INSTRUCTIONS FOR THE TASK ::
In the entries below, how many lines contain the string "dass"? Give the number by itself.

Stored data entries
BEGIN

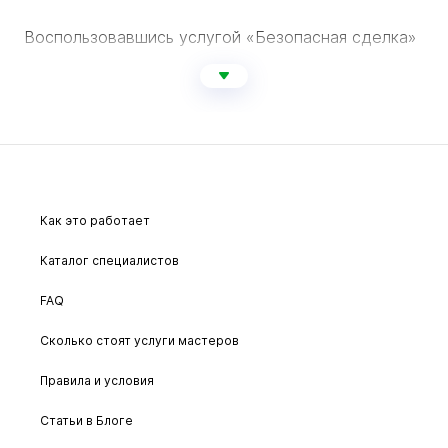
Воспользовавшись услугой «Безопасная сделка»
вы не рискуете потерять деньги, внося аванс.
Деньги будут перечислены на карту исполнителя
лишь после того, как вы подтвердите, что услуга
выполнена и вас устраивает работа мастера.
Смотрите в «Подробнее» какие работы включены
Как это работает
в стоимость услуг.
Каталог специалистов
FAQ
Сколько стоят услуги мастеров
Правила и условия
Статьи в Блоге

END
BEGIN

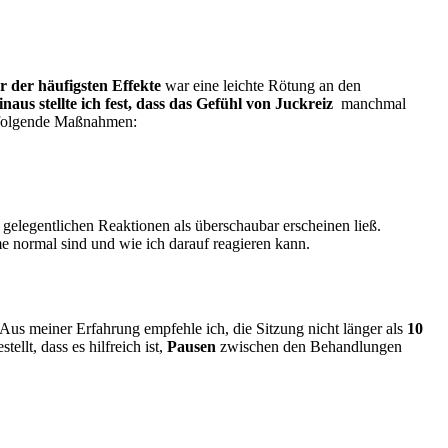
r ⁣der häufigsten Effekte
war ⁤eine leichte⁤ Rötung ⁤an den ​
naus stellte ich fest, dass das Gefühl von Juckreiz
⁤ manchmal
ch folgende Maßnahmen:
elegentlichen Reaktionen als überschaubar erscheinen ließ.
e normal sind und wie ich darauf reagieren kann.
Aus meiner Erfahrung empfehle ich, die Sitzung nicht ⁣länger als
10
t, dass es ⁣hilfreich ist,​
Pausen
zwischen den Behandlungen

END

YOUR RESPONSE ::
2